Italy reported a second successive drop in daily deaths and infections from a coronavirus that has nevertheless claimed more than 6,000 lives in a month.
The Mediterranean country has now seen its daily fatalities come down from a world record 793 on Saturday to 651 on Sunday and 601 on Monday.
The number of new declared infections fell from 6,557 on Saturday to 4,789 on Monday.
The top medical officer for Milan’s devastated Lombardy region appeared on television smiling for the first time in many weeks.
“We cannot declare victory just yet,” Giulio Gallera said.
“But there is light at the end of the tunnel.”
Italy’s National Health Institute (ISS) chief Silvio Brusaferro was more guarded.
“These are positive numbers but I do not have the courage to firmly state that there is a downward trend,” the medical expert told reporters.
Germany announced on Monday that it had accepted the Italian government’s request to care for some of the sick, with six patients to be transferred to hospitals in Dresden and Leipzig, in the eastern state of Saxony.
Italians will desperately hope that weeks of living under a lockdown in which even a jog in the park was eventually banned was the price worth paying for beating back the new disease.
Saturday’s record toll was followed by a late-night address to the nation in which Prime Minister Giuseppe Conte announced the additional closure of “non-essential” factories.
His government also banned travel to help a country that turned into the new epicentre of the pandemic last week get through a critical stretch in which restrictions are supposed to finally show results.
“Now more than ever, everyone’s commitment is needed,” Health Minister Roberto Speranza said after Monday’s figures came out.
Italy’s toll now stands at 6,077—more than that of China and third-placed Spain combined.
Nerves starting to fray
Italy has sacrificed its economy and liberties by closing and banning almost everything to halt the spread of a virus the government views as an existential threat.
The nation has rallied around its exhausted doctors and tried to deal with life under a state of emergency with humour and grace.
Entire city blocks have organised balcony parties with nightly DJs.
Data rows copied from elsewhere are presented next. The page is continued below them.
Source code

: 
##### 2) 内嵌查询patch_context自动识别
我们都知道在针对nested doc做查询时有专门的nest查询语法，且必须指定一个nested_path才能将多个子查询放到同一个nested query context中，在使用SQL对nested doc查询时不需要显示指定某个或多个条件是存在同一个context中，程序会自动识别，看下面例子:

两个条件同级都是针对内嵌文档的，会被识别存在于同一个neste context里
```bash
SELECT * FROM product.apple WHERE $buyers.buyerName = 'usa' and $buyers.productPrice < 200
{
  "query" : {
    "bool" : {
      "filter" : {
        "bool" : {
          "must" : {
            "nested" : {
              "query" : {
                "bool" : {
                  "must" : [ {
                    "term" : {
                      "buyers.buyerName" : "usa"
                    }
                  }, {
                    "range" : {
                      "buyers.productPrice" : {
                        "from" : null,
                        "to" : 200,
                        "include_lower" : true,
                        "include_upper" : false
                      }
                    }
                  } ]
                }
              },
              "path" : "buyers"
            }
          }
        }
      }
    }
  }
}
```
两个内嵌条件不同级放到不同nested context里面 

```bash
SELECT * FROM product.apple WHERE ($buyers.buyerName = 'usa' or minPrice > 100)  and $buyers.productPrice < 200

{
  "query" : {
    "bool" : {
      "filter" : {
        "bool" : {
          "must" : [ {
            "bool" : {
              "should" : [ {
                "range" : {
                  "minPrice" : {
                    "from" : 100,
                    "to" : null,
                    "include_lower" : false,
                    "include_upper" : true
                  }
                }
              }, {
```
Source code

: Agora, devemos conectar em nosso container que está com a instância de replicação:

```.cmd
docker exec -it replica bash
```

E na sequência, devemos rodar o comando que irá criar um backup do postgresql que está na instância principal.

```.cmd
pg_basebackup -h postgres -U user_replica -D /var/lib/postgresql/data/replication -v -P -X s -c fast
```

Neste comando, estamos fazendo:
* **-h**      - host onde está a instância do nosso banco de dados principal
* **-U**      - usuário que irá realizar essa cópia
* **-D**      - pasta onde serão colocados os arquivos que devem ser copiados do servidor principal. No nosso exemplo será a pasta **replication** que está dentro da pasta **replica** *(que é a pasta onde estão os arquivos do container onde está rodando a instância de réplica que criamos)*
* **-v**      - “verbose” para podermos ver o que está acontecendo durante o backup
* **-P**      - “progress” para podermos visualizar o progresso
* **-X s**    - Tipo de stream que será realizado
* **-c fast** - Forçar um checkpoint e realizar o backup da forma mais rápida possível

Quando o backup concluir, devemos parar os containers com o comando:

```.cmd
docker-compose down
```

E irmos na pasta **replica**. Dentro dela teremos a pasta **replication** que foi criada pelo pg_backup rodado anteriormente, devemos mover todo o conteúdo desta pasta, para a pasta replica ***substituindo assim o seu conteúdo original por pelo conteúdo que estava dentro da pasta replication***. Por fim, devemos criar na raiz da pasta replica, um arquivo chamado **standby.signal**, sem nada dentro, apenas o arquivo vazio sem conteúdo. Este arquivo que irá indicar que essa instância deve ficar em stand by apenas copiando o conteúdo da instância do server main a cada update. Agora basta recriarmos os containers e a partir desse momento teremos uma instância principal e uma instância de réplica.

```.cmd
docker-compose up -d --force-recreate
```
There have been singalongs and synchronised rounds of applause.
But Italians’ nerves were clearly starting to fray and the pushback on social media against the ever-changing rules and tightening regulations was getting strong.
Twitter posts went viral ridiculing mayors and regional chiefs who threatened to jail joggers and fine people for walking their dogs too far from their homes.
The government’s new partial ban of seemingly random industries added to an air of confusion in the face of a disease Conte has called Italy’s biggest disaster since World War II.
Auto part makers were allowed to stay open but steel mills were shut. News stands could still operate but book stores could not.
The reality is that Conte’s team is running out of things to close or ban.
Other nations are also watching the Italian numbers to see if Conte’s ban-everything tactics work.
Italy is on the frontline of a war against a disease being fought by means that currently restrict freedoms and devastate economies.
Some are starting to openly ask if this price is too high—even as the global death toll soars.
Officials pleaded with the nation of 60 million—people accustomed to celebrating life outdoors deep into the night—to sacrifice individual liberties for the common good for two weeks.
Serie A side Napoli on Monday delayed the resumption of training, while international wine fair Vinitaly—held annually in Verona—was further postponed until next year.
The initial restrictions placed on the northern epicentre of the pandemic around Milan expired on Sunday and the national measures are set to end on Wednesday.
Conte indicated last week that he might need to extend the restrictions indefinitely.
His decision is expected within days.